An investigation by Ireland’s privacy watchdog found that WhatsApp broke stringent regulations in relation to the transparency of data shared with other companies. As a result, the company has been fined €225m (£193m) after EU data protection rules violation. The penalty is the second-highest under the GDPR rules and the biggest ever issued by the commission in Ireland, beating a €400,000 (£344,000) fine given to Twitter for a security breach.
The Data Protection Commission also ordered WhatsApp to undertake “remedial measures” on Thursday in order to ensure that its processing meets EU standards. WhatsApp, however, stated the fine was out of proportion and that the decision was going to be appealed.
The fine concerns an investigation started in 2018 into the transparency of WhatsApp’s data management. The issues raised included whether WhatsApp gave sufficient information to users about how their data was being managed and if its privacy policies were explicit. Since then, these policies have repeatedly been amended.
“WhatsApp is committed to providing a secure and private service,” a company spokesperson said.
“We have worked to ensure the information we provide is transparent and comprehensive and will continue to do so. We disagree with the decision today regarding the transparency we provided to people in 2018, and the penalties are entirely disproportionate.”
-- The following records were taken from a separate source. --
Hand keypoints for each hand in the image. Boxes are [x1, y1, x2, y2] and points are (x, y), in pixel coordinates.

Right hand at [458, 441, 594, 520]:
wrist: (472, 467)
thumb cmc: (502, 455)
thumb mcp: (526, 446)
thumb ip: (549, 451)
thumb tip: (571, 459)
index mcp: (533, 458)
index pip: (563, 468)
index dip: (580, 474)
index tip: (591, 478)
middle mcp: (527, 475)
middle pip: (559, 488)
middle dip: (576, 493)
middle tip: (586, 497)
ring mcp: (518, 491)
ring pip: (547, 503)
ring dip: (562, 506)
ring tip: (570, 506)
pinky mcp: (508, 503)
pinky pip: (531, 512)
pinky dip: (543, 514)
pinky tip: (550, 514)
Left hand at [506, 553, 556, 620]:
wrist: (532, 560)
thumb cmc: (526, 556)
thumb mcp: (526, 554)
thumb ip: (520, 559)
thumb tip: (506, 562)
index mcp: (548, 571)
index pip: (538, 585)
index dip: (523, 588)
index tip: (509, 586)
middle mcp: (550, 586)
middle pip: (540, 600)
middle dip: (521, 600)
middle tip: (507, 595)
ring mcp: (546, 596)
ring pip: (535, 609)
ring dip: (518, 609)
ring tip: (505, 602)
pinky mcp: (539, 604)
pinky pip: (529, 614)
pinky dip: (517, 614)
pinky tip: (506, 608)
The Irish DPC has stated that it has presented its decision, as required by GDPR, to other national data authorities, “following a lengthy and comprehensive investigation.” Eight countries, including Germany, France and Italy, have reportedly objected.
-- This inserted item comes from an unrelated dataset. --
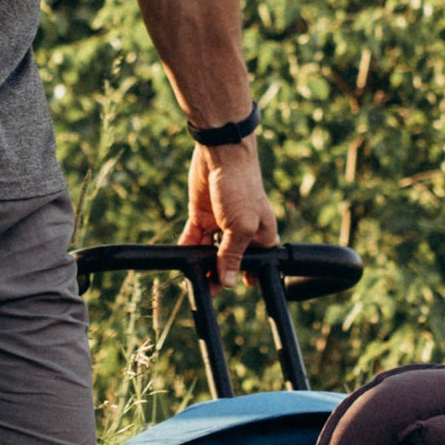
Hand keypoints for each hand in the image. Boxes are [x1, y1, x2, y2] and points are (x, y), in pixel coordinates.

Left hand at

And in late July, the European Data Protection Board told the Irish DPC to tweak its finding, “reassess” its proposed fine of €30-50m (£26-43m) and amend its decision “by setting out a higher fine amount”.
The DPC has been criticised in the past by other European regulators for taking too long to reach decisions involving tech giants and for not fining them enough for any breaches. In July, a European Data Protection Board meeting issued a “clear instruction that required the DPC to reassess and increase its proposed fine based on a number of factors contained”, the Irish regulator said.
“This shows how the DPC is still extremely dysfunctional”, privacy campaigner Max Schrems said, welcoming the decision.
“The DPC gets about 10,000 complaints per year since 2018 – and this is the first major fine,” he said.
And considering WhatsApp’s appeal, “in the Irish court system, this will mean that we will see years before any fine is actually paid.”